To me this definition hinges on two factors: conversion and access. Digitization is the act of converting or shifting one format into another and then, more significantly, making the object accessible. When did I start doing this? Just considering this question perplexes my memory. Disposable simplifications and absurd aimless abstractions aside (though, what else are blogs for) I'm not sure I can determine a point in my life when I wasn’t digitizing or being digitized. Even if I focus literally on binary to bolder type situations, a history is difficult to describe.

For the purpose of the exercise, I'm guessing a I should address the question with a measurable benchmark. Okay, so, in High School I built a computer. I did it to play games. Back then you could build a fast computer at a third of the price of what you could buy prebuilt. It was an agonizing experience and one I didn't actually enjoy all that much. After all, it was an means to an end: the games. Unfortunately, having the determination to throw some keyed parts together, after hours of trial and error, (I blame legos) gave people the mistaken impression that I was a “computer guy.” And from that point forward, I have been working with computers on a technical level. Many of the issues people would enlist me for related to scanning or format conversion. I've done a fair share scanning solely in the pursuit of teaching. I love computers now. And not just for games or spell check. 

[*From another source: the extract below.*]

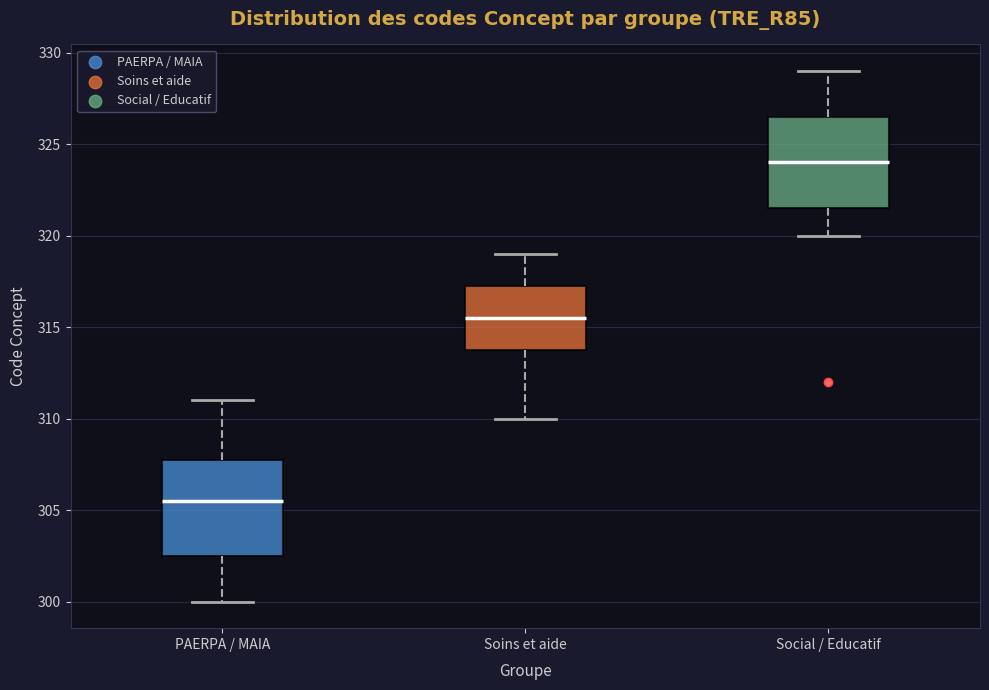

Reading left to right, read every box against the y-axis: the position of its median line, the range the box covers, and the ends of its whiskers. The values are not printed on the chart, so give them approximately, as read against the axis.

PAERPA / MAIA: median 305.5, box 302.5 to 308.0, whiskers 300.0 to 311.0
Soins et aide: median 315.5, box 314.0 to 317.5, whiskers 310.0 to 319.0
Social / Educatif: median 324.0, box 321.5 to 326.5, whiskers 320.0 to 329.0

Though, this is merely the “college application” version of my digital experience. As a snapshot, it is blurry and trite and wants elaboration.

My earliest memories involve all sorts of now lost “computers” like the family PC, my NES or my awesome Casio digital watch. I'm guessing this experience is common for anyone under 35. I can still hear my speak n' spell rewarding my clumsy finger presses with its charming electronic drone. Maybe some cynic would argue that this has nothing to do with digitization. After all, there wasn't an output—a converted object that is accessible and interactive. I would reply, in a self-couscous, half-ironic yet defiant tone, that I was the output.

Time with these machines shaped my behavior, personality and understanding of how the world sometimes worked. How it SHOULD work. The physical and the digital were interwoven in the tapestry of my life. They still are. The ability to draw a line of demarcation between them, to be able to say “this is digital and this is physical” is a model that I adopted to better communicate with adults. I firmly believe that few things now are pure and untainted by a digital-physical seepage. I know because I am a product of this interdependency.

I believe that computer networks are re-socializing society. My young self's naive notions of the natural interlocking features of the digital and physical worlds are playing out very dramatically now. Both in the possible dusk of the internet “as-we-know-it” and the dawn of a new “digital” library. The carbon paper to compressed file, paper to petabyte, (etc) type of digitization is an integral part of this ecosystem.